La femme, en effet, apparaît dominée par ses sens, son envie : Chimène, dans Le Misanthrope, jeune veuve qui multiplie les conquêtes, ou encore Phèdre, chez Racine, tourmentée par le désir incestueux pour son beau-fils. Elle est aussi toujours excessive, comme l’écrit La Bruyère : « Les femmes sont extrêmes : elles sont meilleures ou pires que les hommes » (« Des femmes », 53). En un mot, elles sont éloignées de l’équilibre qu’incarne l’honnête homme. En ce sens, l’honnête femme demeure un idéal moral patriarcal.

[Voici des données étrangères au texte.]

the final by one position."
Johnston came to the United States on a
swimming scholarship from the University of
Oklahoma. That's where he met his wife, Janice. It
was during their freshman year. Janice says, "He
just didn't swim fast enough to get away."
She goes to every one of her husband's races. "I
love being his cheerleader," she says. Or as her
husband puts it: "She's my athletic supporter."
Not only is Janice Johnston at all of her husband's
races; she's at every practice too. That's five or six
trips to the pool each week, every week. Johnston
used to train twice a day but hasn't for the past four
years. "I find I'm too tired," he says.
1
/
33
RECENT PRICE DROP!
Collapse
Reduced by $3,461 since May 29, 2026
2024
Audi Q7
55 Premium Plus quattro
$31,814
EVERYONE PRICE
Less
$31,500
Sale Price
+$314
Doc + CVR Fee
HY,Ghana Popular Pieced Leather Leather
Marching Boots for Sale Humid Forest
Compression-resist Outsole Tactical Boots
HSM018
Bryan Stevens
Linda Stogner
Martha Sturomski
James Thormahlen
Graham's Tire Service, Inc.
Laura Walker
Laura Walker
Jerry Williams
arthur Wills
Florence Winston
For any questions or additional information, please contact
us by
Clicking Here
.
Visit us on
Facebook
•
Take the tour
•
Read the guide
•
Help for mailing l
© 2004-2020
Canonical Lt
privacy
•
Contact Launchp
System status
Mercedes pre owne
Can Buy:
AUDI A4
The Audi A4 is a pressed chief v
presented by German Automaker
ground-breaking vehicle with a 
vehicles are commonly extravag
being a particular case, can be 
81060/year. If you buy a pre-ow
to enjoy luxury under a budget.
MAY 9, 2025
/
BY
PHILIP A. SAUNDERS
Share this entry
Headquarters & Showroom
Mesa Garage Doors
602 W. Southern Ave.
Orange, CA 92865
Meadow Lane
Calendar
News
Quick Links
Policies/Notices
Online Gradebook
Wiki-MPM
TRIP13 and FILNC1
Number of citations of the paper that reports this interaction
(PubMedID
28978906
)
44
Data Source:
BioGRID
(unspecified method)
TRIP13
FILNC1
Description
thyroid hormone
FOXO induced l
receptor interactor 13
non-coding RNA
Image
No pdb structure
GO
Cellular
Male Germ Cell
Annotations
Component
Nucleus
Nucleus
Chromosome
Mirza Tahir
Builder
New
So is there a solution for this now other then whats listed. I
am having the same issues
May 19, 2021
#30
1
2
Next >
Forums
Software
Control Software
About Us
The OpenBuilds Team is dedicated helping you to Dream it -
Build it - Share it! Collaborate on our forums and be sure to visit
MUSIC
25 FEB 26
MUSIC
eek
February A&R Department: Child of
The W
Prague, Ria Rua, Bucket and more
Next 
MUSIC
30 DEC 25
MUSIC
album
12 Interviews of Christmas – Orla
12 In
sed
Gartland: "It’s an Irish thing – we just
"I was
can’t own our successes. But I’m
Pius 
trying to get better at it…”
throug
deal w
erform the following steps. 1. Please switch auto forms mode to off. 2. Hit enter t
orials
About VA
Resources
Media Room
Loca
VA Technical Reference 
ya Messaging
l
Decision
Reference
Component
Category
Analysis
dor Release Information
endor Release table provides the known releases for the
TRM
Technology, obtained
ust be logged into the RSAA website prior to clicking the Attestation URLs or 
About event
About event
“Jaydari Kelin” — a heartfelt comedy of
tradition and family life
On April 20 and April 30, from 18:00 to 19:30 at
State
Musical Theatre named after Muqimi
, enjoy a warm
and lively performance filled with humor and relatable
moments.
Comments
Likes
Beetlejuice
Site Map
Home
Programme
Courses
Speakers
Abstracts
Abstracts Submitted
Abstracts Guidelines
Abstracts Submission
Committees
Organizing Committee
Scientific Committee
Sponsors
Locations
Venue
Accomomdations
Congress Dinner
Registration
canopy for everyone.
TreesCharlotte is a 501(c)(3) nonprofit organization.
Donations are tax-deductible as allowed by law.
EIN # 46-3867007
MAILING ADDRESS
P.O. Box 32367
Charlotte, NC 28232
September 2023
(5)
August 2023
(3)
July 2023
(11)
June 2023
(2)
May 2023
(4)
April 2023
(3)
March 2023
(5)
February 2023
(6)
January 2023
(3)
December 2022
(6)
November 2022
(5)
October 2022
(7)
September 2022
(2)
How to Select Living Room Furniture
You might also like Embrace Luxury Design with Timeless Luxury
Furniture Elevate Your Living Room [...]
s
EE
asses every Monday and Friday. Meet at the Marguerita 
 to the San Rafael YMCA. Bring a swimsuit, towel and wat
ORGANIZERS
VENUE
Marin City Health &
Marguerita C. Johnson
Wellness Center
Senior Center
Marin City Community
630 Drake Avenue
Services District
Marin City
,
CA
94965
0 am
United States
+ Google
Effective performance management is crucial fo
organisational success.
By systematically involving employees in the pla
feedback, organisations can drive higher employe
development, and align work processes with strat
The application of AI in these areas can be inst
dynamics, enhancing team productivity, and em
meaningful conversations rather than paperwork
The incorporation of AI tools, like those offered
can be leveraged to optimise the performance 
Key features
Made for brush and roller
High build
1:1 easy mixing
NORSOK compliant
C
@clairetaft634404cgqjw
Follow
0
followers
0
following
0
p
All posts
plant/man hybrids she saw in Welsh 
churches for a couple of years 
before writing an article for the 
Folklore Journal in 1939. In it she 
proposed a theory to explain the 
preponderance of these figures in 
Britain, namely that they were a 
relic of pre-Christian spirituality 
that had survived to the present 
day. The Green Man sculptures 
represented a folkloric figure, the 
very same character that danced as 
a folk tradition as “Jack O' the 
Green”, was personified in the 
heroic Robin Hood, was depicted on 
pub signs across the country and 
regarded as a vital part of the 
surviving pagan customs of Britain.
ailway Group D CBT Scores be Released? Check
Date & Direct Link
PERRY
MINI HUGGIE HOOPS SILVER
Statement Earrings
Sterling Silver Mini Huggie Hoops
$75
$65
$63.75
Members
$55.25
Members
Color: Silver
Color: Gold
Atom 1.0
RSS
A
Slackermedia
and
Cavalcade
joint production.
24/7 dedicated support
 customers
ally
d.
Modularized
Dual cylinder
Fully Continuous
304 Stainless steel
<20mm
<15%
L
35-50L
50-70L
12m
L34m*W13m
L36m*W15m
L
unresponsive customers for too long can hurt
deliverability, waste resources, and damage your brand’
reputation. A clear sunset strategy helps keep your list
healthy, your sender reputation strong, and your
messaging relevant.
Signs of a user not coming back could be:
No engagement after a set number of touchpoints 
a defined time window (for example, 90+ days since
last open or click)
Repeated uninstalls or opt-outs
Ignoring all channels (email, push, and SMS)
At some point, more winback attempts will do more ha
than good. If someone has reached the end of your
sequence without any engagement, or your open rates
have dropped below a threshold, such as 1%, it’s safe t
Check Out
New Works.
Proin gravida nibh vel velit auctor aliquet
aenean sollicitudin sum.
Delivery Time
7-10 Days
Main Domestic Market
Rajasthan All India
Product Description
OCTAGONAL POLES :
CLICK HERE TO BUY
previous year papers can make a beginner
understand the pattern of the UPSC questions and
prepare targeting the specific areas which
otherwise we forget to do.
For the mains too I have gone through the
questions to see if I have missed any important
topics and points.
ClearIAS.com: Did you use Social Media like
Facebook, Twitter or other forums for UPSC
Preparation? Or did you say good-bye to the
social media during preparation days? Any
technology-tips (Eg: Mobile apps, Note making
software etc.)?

Le poids de la morale est tel que la Princesse de Clèves, héroïne éponyme du roman précieux de Mme de Lafayette, sacrifie son amour sur l’autel de la morale pour l’homme qu’elle aime, Nemours, alors que son mari est mort. La femme, ainsi, chez Mme de Lafayette, sacrifie toujours son amour sur l’autel des conventions, ou bien est épousée sans son consentement, sacrifiée, comme un meuble, lors d’échanges matrimoniaux.
Seules certaines salonnières célèbres, qui agrègent autour d’elles les esprits de leur temps défient cette misogynie, ou ce rôle passif : les salons de Madeleine de Scudéry, autrice anonyme du roman Clélie, de plus de 10 000 pages, grand succès littéraire, ou bien de Madame de Sablé, auquel participe La Rochefoucauld et Mme de Lafayette. À l'exception de ces dernières, peu de femmes sont connues pour leurs écrits, ou bien, alors, pour des genres dits mineurs, comme le genre épistolaire dont Mme de Sévigné est considérée comme maîtresse.
Peu d’horizon donc pour la femme, pourtant grande lectrice et spectatrice de la production littéraire de son époque, l’art leur permettant, un temps, de s’échapper de leur vie morne.